▶ _Text shown_
+++

One of the
many beauties of The
Everrumble
is its overt
independence
from sequence, without
confusion.
I
don’t recall previously reading a novel in which events hop around
the calendar so willy nilly. Yet,
in retrospect it
is obvious the subtext of
Michelle Elvy’s short novel (132 pages)
has its own linear integrity
corresponding
neatly with the awakening curiosity for an idea so unusual and subtly
crafted there are moments one must remind oneself to breathe.
Everrumble’
s
ingeniously compressed story spans all 105 years of Marjorie Hanna’s
life—from her very first gasp to her final, silent thought. The
name “Marjorie Hanna” has now appeared twice as many times in
this review as it does in the novel. I include it here only to give
to Zettie a conventional perspective, however fleeting, as she may
well be the oddest human being ever portrayed in literary fiction.
The name
“Zettie” comes
about on Marjorie’s second birthday. Her Aunt Zettie has
given her a blanket. During the birthday festivities Marjorie’s
five-year-old brother Brent
“pointed back and forth between Auntie and his sister and said, Big
Zettie, Little Zettie. Little
Zettie wore the blanket on her head all day and
the name stuck.” Five years later, on her seventh birthday, she
makes two decisions:
to talk no more, for any reason, and to stay under the blanket, where
she spends the rest of the year.

+++

▶ _Data section_
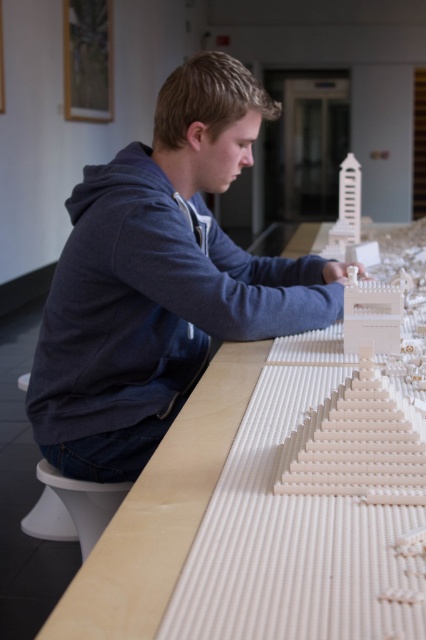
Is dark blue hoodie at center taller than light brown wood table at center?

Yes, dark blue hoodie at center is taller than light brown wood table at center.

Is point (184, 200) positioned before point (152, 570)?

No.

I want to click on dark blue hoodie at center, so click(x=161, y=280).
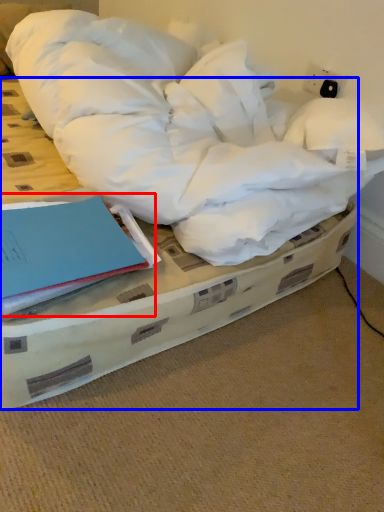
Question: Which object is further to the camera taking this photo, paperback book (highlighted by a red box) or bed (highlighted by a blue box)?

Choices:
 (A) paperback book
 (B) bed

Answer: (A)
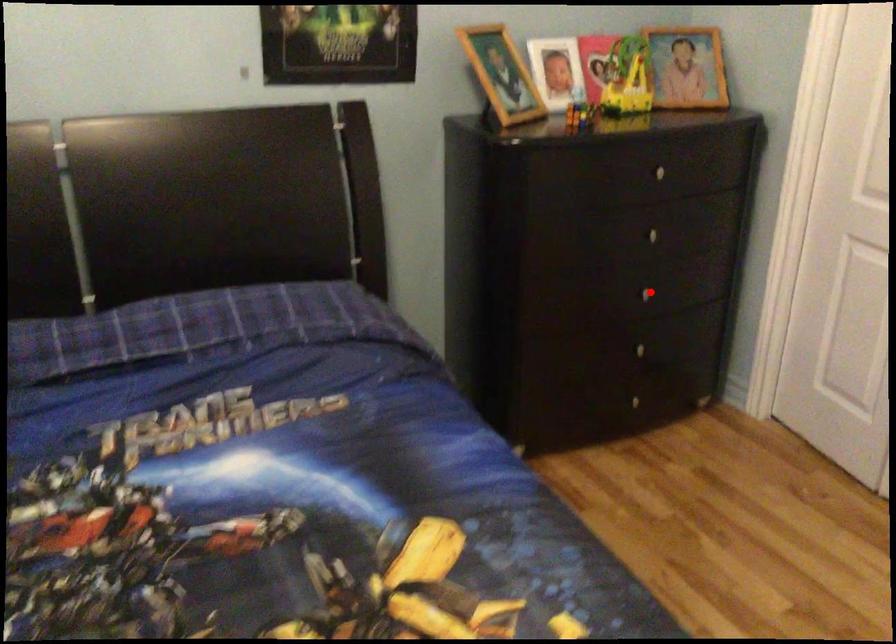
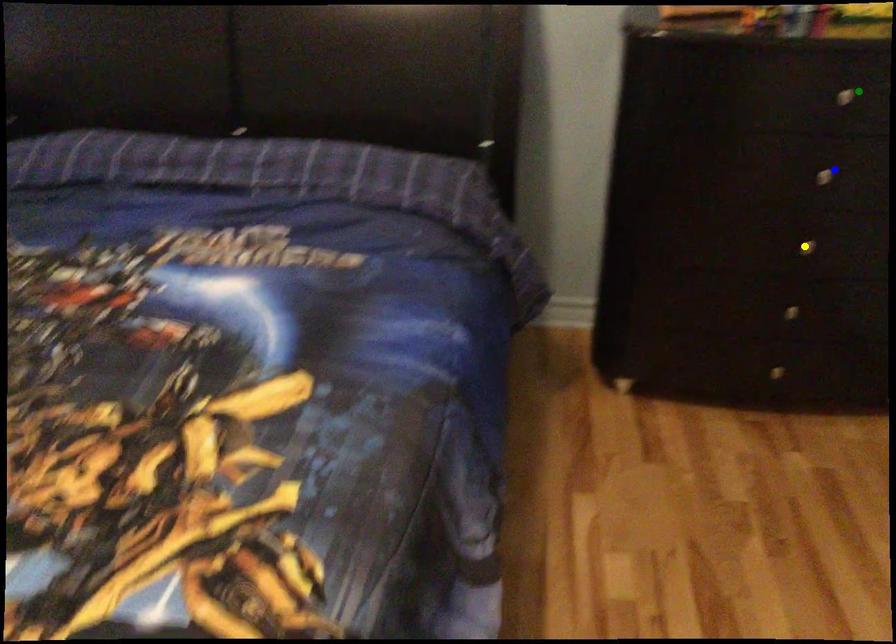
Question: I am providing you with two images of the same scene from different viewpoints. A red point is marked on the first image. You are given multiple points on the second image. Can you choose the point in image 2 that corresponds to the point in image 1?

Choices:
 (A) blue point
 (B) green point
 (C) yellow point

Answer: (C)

+++

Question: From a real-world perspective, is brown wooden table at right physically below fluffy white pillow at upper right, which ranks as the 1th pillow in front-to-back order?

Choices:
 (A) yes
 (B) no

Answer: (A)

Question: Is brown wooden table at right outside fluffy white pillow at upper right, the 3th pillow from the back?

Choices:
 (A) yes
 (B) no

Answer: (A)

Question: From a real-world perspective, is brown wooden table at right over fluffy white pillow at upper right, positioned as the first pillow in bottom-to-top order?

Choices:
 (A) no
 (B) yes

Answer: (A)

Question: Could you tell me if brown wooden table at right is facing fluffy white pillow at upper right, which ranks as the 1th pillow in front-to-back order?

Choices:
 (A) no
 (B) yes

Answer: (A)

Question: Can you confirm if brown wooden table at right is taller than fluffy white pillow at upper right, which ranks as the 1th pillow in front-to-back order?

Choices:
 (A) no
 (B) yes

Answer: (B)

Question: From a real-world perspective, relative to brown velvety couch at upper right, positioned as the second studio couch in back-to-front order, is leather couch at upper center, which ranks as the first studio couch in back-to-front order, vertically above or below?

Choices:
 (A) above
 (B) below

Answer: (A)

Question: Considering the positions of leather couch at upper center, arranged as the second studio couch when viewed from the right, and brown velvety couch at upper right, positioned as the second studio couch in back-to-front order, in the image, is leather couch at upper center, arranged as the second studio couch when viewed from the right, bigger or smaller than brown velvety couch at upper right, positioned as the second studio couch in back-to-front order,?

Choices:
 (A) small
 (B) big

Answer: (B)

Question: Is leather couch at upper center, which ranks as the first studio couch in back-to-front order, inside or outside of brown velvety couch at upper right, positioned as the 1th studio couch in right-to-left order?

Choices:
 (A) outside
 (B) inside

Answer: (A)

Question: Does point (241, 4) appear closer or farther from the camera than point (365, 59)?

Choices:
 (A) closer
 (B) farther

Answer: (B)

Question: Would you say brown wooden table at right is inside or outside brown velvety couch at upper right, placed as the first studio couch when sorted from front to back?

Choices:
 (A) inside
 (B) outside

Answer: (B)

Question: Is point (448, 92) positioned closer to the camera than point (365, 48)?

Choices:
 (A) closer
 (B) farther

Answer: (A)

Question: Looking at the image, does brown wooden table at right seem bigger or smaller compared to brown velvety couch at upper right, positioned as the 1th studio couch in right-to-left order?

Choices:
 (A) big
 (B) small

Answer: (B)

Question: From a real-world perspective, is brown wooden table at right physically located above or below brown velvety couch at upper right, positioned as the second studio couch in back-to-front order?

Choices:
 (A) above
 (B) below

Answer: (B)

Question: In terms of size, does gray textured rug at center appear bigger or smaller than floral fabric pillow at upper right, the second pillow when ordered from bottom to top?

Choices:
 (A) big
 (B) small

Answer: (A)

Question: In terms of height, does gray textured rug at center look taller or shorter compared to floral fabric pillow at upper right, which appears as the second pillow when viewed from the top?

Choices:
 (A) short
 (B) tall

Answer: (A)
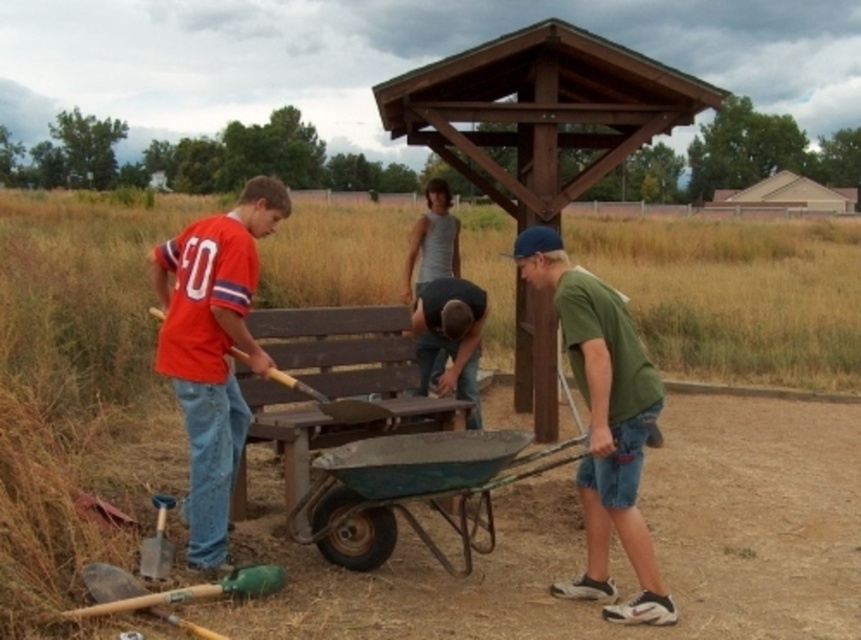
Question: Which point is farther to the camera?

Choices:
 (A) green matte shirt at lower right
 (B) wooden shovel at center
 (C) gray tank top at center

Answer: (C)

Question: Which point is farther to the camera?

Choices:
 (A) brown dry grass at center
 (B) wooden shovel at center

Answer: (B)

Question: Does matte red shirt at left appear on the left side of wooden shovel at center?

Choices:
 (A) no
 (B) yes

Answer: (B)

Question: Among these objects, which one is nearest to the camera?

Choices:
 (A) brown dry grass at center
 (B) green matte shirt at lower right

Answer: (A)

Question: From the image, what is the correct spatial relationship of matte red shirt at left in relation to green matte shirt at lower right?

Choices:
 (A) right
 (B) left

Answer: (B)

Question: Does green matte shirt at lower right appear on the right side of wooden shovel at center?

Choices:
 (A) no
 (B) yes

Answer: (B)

+++

▶ _Your task_
In the review of The Everrumble, what two decisions does Zettie make on her seventh birthday?

▶ _Response area_
She decides to talk no more, for any reason, and to stay under the blanket.